» Tarea propuesta 1
Reproduce sin cambios el pasaje del texto sobre Cecilia Valdés que comienza con las palabras "La existencia real" y termina justo después de "sobre los hechos.".

Aunque no han de existir en el mundo muchas necrópolis que presuman de albergar el sueño eterno de un escritor célebre y sus personajes, la nombrada Cristóbal Colón, en La Habana, ostenta ese blasón.
Cirilo Villaverde, consagrado como el primer gran novelista de Cuba y
autor de nuestra novela fundacional, Cecilia Valdés o la Loma del Ángel,
yace en un hermoso panteón de mármol adornado con un obelisco, y no muy lejos,
en una tumba modestísima, tienen su último reposo los restos mortales de quien
fue, quizá, la musa viviente del escritor.
La existencia real
de Cecilia Valdés ha sido, desde la aparición de la novela en Nueva York, una
tesis muy controvertida, pero no salió de la imaginación excitable de algún
lector entusiasta o de los esfuerzos de un crítico literario prolijo e
interesado en la Historia, sino de un fragmento de una carta escrita por el
propio Villaverde a un conocido, donde confiesa que, para crear el personaje,
se inspiró en “una mulata muy linda con quien llevó amores Cándido Rubio”, su condiscípulo
y amigo, en La Habana.
Si la musa, quien
sin duda se paseaba en chancleticas por los adoquines coloniales, triturando
corazones de todas las razas —como Villaverde la describe—, se llamaba o no
Cecilia Valdés, es un enigma difícil de esclarecer después de tanto tiempo,
aunque la tumba que en el cementerio lleva su nombre parece arrojar bastante
luz sobre los hechos.
La lápida que corona la pobre sepultura fecha la
muerte de su ocupante el 21 de mayo de 1893, lo que concuerda con la época en
que se desarrolla la historia de la Cecilia literaria. La novela termina cuando Cecilia, enloquecida por la
muerte de Leonardo, que involuntariamente ha provocado, sufre las secuelas de
su parto y es internada en un asilo para dementes.
Es aún una mujer
muy joven, que no llega a los veinte años. Su destino acaba aquí para el
lector, quien queda obsesionado por esta vida que se hunde en el silencio y el
olvido.
¿Qué fue de
Cecilia Valdés, privada del apoyo de su amante, desconocida por su padre
biológico y ya sin su abuela Chepilla ni su amigo incondicional, el sastre José
Dolores? La demencia borra la identidad. “No te rías de la locura, es peor que
la muerte”, dice un personaje del dramaturgo norteamericano Tenessee Williams.

» Tarea propuesta 2
¿Qué líneas de las entradas de abajo contienen la cadena "section"? Extráelas todas, tal como aparecen.

» Entradas de trabajo
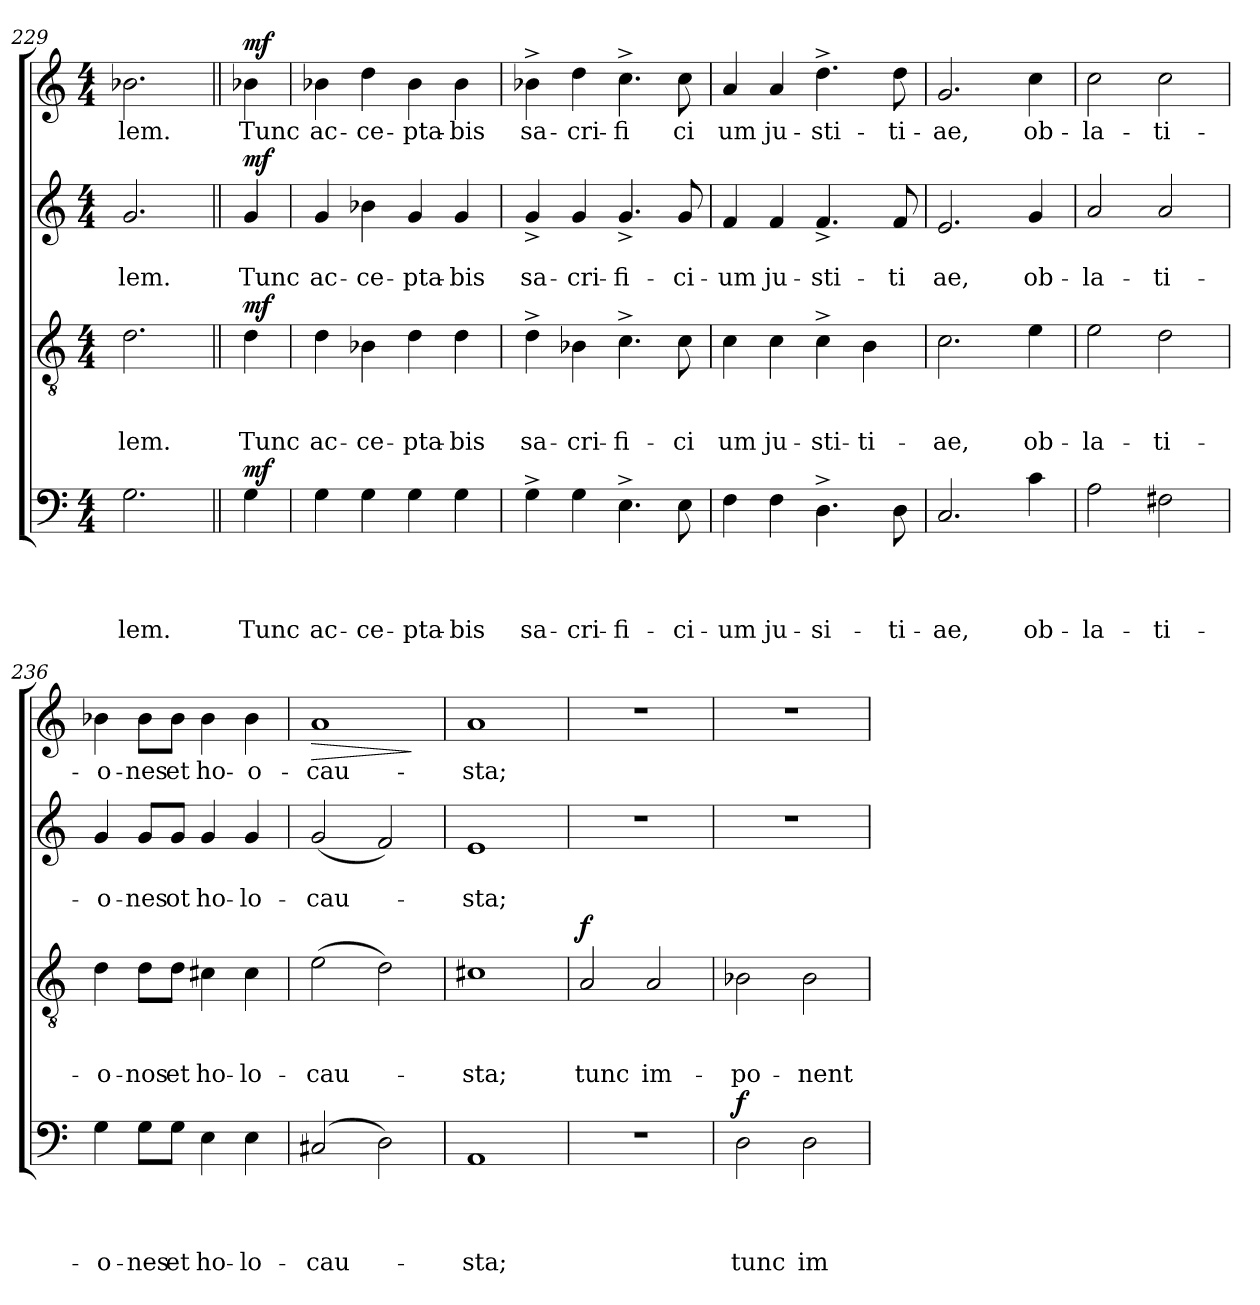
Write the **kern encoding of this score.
...
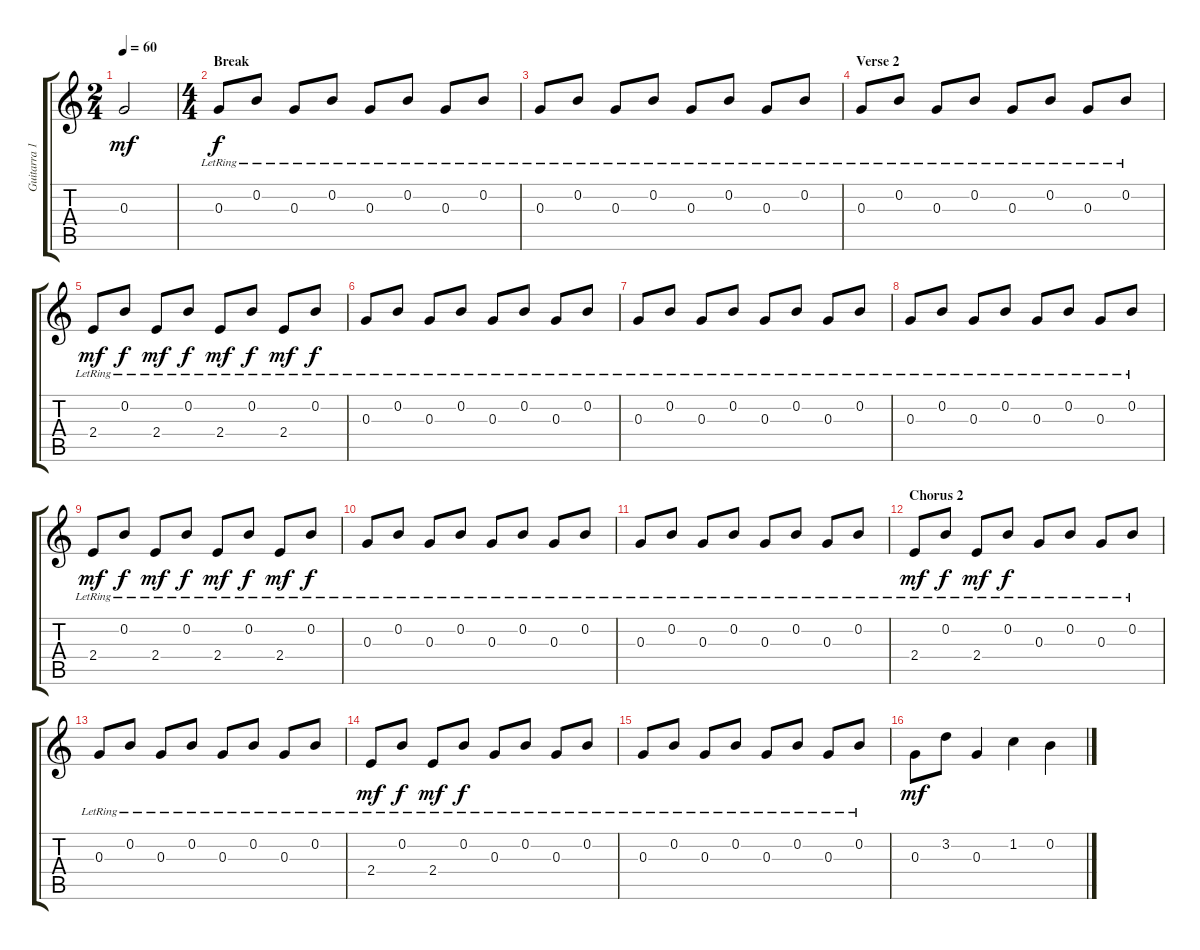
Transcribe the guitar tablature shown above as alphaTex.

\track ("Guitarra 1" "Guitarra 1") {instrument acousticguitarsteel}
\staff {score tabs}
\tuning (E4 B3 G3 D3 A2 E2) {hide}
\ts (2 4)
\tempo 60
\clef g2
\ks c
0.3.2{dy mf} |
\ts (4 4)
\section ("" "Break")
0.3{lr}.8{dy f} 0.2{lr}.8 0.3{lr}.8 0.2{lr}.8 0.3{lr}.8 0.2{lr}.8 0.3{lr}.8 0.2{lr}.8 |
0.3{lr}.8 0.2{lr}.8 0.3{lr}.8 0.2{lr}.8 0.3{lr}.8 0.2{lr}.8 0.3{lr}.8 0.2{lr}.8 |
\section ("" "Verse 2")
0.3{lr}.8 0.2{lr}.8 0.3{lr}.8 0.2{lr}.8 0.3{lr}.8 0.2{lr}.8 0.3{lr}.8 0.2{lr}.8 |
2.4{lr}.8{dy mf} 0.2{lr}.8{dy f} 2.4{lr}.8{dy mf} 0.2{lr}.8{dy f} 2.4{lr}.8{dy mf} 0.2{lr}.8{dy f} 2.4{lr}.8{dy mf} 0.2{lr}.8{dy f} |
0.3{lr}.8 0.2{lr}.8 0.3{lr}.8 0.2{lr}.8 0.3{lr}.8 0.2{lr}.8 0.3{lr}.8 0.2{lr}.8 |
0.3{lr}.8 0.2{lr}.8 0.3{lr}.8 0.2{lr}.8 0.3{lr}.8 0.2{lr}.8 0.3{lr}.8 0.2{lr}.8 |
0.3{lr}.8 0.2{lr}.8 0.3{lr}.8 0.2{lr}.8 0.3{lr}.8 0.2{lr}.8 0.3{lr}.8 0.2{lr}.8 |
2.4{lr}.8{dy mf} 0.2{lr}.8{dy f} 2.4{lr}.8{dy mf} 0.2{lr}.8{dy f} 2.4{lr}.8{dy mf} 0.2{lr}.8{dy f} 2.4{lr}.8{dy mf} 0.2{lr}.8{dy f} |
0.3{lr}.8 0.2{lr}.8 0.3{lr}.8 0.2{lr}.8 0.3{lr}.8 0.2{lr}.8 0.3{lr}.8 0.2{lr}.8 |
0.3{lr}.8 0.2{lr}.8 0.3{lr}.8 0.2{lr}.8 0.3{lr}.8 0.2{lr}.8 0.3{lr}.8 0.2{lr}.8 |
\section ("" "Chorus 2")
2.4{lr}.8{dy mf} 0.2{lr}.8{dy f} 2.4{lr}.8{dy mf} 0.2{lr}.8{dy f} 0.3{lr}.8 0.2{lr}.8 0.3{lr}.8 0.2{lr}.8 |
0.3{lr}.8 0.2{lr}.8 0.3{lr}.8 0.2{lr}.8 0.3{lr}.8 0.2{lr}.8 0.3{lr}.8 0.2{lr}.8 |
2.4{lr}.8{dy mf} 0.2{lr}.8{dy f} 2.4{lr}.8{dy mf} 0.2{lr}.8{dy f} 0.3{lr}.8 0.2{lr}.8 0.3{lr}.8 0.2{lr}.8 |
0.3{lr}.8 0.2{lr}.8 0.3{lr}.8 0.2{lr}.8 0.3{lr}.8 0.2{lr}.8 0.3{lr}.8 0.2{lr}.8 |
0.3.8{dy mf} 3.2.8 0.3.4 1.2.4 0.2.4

» Solución del ejercicio 1
La existencia real
de Cecilia Valdés ha sido, desde la aparición de la novela en Nueva York, una
tesis muy controvertida, pero no salió de la imaginación excitable de algún
lector entusiasta o de los esfuerzos de un crítico literario prolijo e
interesado en la Historia, sino de un fragmento de una carta escrita por el
propio Villaverde a un conocido, donde confiesa que, para crear el personaje,
se inspiró en “una mulata muy linda con quien llevó amores Cándido Rubio”, su condiscípulo
y amigo, en La Habana.
Si la musa, quien
sin duda se paseaba en chancleticas por los adoquines coloniales, triturando
corazones de todas las razas —como Villaverde la describe—, se llamaba o no
Cecilia Valdés, es un enigma difícil de esclarecer después de tanto tiempo,
aunque la tumba que en el cementerio lleva su nombre parece arrojar bastante
luz sobre los hechos.

» Solución del ejercicio 2
\section ("" "Break")
\section ("" "Verse 2")
\section ("" "Chorus 2")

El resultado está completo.